4 Research Challenges

On the road towards realizing our Transparent Data Exchange vision we face research challenges related to both the modeling aspects of data-aware choreographies and execution and monitoring aspects. The challenges are on the levels of new abstractions, architecture and realization mechanisms.

Through the extension of the traditional BPM life cycle with data management functions we provide a preliminary approach towards rendering data exchange in choreographies and orchestrations as first-class citizen. The architecture we presented accommodates our vision for transparent data exchange and is supported by the newly introduced modeling artifacts like CDM, CDDG, and PDDG. The modeling of choreographies decoupling data exchange from their conversations will require in addition formal definitions of CDM, CDDG, PDDG and corresponding data analysis and optimization algorithms to derive the dependency graphs, suggest improvements, and allow for propagating the data dependencies from the level of the workflow models by refining the PDDGs.
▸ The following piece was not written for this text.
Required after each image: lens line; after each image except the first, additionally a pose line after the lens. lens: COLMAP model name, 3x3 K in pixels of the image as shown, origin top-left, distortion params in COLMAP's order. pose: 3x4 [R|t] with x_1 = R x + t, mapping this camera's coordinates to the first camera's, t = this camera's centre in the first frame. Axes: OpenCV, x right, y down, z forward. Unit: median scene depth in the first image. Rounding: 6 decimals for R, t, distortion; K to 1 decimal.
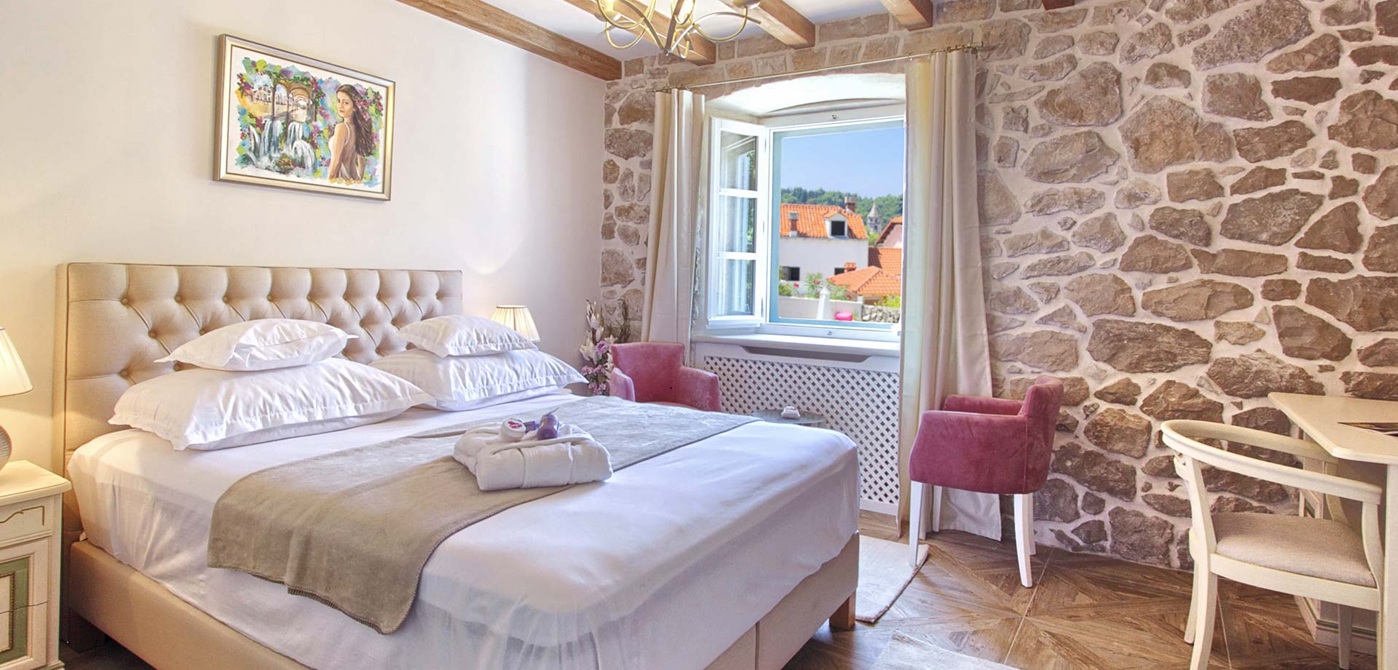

Therefore, realizing the transformation step during the modeling and the refinement phase will be one of our major objectives. Addressing the challenges with respect to the modeling aspects is a prerequisite to enable the execution of data-aware choreographies. A major objective of ours is the architecture and realization of the distributed TraDE middleware, the TraDE nodes and the communication protocols among nodes, the most appropriate integration approach with the WfMS as well as enforcing data security. The TraDE middleware will also (a) rely on fault-tolerant, asynchronous data exchange among participants for which we will define models and protocols, (b) will incorporate data shipping mechanisms, which poses the question of how these mechanisms are going to be integrated into the WfMS and ESB middlewares, (c) will enable data reuse across choreographies and services, which is a matter of data identification and mechanisms for their transparent delivery, and (d) will allow for the use of different data sources and formats by using our pluggable data management framework SIMPL [10]. A challenge concerning all components of the execution environment is the correlation of data exchange to the correct instance of a choreography, workflow or service. Monitoring of the data exchange, data staging and placement will require special attention and will provide valuable input to our optimization algorithms and strategies, which are also part of the conceptual work with respect to the execution perspective of our vision.

5 Conclusion

The efficient exchange of data between choreographed services is a crucial factor in classical data-centric domains like eScience. However, with evolving paradigms like Big data or IoT data exchange becomes also an important factor for the business domain. Existing research showed that in terms of data exchange the most promising approach is to decouple the data flow from the control flow definition and handle it in a decentralized manner by exchanging the data directly between the composed services. While most of the existing approaches only utilize the performance benefits from decentralizing the data flow, we want to provide further optimizations throughout all life cycle phases and especially during choreography run time. Towards this goal, we introduced a data-aware service choreography management life cycle that is enriched with so-called TraDE methods for data flow analysis and optimization. Furthermore, a system architecture that implements the extended life cycle was introduced. Based on our experiences and the discussed related work, we presented a set of research challenges that represent our road map for future work.